FARMERS HELP OUT HARD UP
How farms give to those in need
MOST people would be familiar with the two standard capsicum colours, red and green.
All capsicums start out green before maturing and transforming into the red colour, but some need to be picked before they fully mature. There’s nothing wrong with these capsicums, but they aren’t suitable for the market.

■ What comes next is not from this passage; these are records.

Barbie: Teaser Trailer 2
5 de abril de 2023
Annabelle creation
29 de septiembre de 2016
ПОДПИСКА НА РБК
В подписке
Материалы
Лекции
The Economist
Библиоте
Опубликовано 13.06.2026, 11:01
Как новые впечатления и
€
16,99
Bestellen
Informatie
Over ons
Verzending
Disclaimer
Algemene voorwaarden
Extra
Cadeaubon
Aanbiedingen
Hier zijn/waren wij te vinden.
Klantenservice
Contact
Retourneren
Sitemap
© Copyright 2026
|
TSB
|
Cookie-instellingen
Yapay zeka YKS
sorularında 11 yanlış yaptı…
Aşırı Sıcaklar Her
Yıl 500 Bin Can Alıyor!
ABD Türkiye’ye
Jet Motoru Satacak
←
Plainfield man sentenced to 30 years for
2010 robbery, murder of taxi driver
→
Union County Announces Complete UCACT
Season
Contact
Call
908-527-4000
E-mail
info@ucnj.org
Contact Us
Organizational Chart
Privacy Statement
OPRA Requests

For most farmers this means the produce goes to waste.
However, Tim Carnel from Kirra Pines has adopted an alternative solution, donating the produce to Foodbank.
Foodbank is an organisation which supplies food to thousands of Queenslanders who are doing it tough, including to places which hand out community meals and domestic violence refuges.
Mr Carnel said Foodbank was no additional cost for the farm and it was a great way to ensure they used the whole crop.
Foodbank supplies the bins to the farmers which are then collected by
Lindsay Transport before being taken to Brisbane.
He said the donations can sometimes include top-quality produce.
“If the markets are very well supplied it could be virtually grade one products that just doesn’t have a home because of supply and demand mechanics,” he said.
He said donating to Foodbank was something other farms should consider if possible.
“There is an opportunity there for a lot of people to get on board,” he said.
“Because it doesn’t cost anything to the business ... it’s a great way to see something like this happen which ordinarily wouldn’t happen if there was a cost involved.”
Foodbank Queensland CEO Michael Rose said the cause was a great alternative to having excess produce rot or get ploughed back in.
“Our frontline charity partners turned away over 4000 people each month last year due to insufficient food,” he said.
“They tell us that we need 35 per cent more to help meet current demand.
“We know we have a long way to go to ensure we help those in need and we can’t do that alone.
“The Foodbank Hunger Report shows the number of Queenslanders seeking food relief from our charity partners has increased 13 per cent year on year, the highest rate of increase in Australia.”
He said Foodbank Queensland can supply the bins, organise the collection and issue donations receipts to any farmer who wants to contribute to the cause.
OFF TO A NEW HOME: Tim Carnel with some capsicums being donated to Foodbank.